Naropa is the most interesting/appealing school to me because I think that everyone there has a high quality of mind and is practicing mindfulness. When I attended just a week of the SWP in 2006 (with Jack Collum), I was immediately immersed in a pool of creative thinking, staff and student alike. My experience there was very freeing, and provided an opening for many, many conceptual seeds to be planted.
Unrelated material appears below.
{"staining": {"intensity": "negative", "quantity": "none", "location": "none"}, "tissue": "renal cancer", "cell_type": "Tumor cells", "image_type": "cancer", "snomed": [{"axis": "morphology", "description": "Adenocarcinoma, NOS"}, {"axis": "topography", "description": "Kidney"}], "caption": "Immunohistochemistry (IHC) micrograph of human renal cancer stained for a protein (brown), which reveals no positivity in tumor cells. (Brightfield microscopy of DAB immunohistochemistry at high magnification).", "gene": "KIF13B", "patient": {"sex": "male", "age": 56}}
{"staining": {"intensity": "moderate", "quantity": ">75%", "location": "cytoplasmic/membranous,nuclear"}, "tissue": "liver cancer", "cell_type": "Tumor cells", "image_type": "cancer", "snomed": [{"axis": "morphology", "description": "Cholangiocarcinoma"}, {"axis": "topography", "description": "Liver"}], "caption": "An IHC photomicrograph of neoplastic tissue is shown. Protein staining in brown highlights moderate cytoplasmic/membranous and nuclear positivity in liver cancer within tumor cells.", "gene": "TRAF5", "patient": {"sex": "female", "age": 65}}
I loved being able to sit with and talk to great and beautiful minds like Anne Waldman, Sonia Sanchez, Amiri Baraka. How thrilling to be engaged in information exchange with brilliant radicals!
I am also drawn to the holistic approach to learning that other schools do not offer. I think that contemplation is a guiding hand to all learning. There will always be questions, and thought on those questions, as long as there is time. A contemplative education is a natural one. And for experience, what are we humans, if not that? To be human is to perceive experience. I feel like my intentions for study in Transpersonal Ecopsychology are aligned with the mission of Naropa as a center for experiential and contemplative learning.